Throughout his life, Nimuendajú lived among and visited numerous Brazilian indigenous groups. He received financing from foreign institutions such as the University of California at Berkeley and the Carnegie Institute through his collaboration with the American anthropologist Robert Lowie and from European museums for artifact collection. His collaboration with Lowie, initiated in the early 1930s, stimulated a period of intensive study of social organization among Gê groups and produced several scholarly publications, among them three monographs (The Eastern Timbira; The Apinayé; The Serente). He was also occasionally employed by the Indian Protection Service (SPI) where he left copious ethnographic documentation in field reports, and for whom, from 1921 to 1923, he led the team that established peaceful contact with the Parintintin of the Madeira River. In his later years, he received support from the Museu Goeldia (Belém) and the Museu Nacional (Rio de Janeiro). In Belém, a year before his death, Nimuendajú completed his monumental Ethnohistorical Map of Brazil and Adjacent Regions and the accompanying Guide. He died among the Tukuna Indians of the Solimões River.

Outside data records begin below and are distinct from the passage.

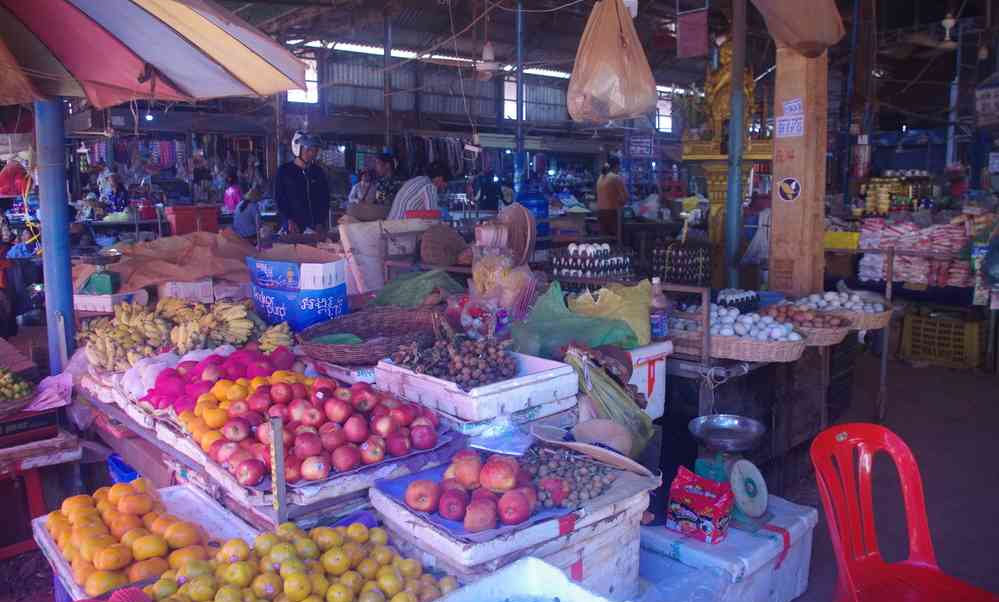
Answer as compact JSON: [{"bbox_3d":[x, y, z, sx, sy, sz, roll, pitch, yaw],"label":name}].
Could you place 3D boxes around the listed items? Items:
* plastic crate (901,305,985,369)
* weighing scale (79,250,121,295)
[{"bbox_3d":[3.924,0.313,6.666,0.570,0.430,0.380,4,8,28],"label":"plastic crate"},{"bbox_3d":[-2.656,-0.183,5.000,0.250,0.285,0.220,-1,7,-5],"label":"weighing scale"}]

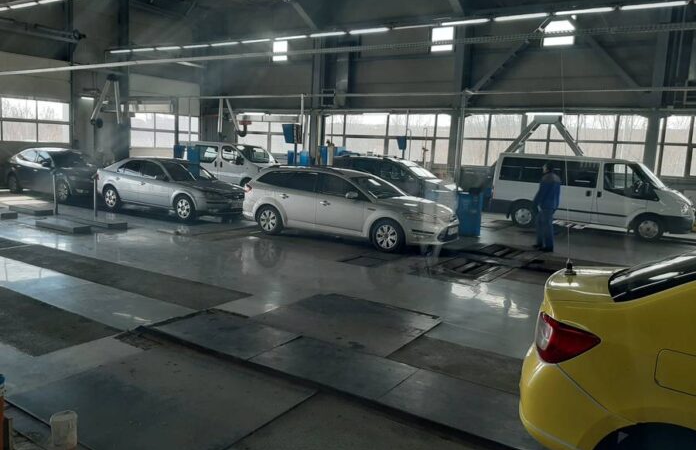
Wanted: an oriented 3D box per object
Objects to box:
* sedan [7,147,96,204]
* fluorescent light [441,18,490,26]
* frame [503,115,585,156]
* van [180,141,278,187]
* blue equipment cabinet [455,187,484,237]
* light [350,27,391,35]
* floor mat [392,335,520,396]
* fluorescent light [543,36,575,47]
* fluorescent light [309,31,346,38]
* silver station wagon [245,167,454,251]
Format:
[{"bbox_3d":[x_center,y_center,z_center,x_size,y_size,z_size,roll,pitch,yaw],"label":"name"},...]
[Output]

See alsoIndigenous Peoples; Pacification.

BIBLIOGRAPHY

Herbert Baldus, "Curt Nimuendajú," in Sociologia 8, no. 1 (1946): 46-52.

D. Maybury-Lewis, ed., Dialectical Societies: The Gê and Bororo of Central Brazil (1979), pp. ix-xiv; Mapa etno-histórico de Curt Nimuendajú (1981), pp. 13-21.

Darcy Ribeiro, Os índios e a civilização: A integração das populações indígenas no Brasil moderno (1982), pp. 164-175.

Additional Bibliography

Correa, Filho Virgílio, "Curt Nimuendaju, 1883–1945: Un homem que fez o seu própio lar." In Jangada Brasil no. 32 (2001): 1-3.

Nimuendajú, Curt. "The Eastern Timbira." Translated and edited by Robert Lowie. In American Archaeology and Ethnology, Volume 41. Berkeley and Los Angeles: University of California Press, 1946.

Nimuendajú, Curt. The Tukuna. Los Angeles: University of California Press, 1952.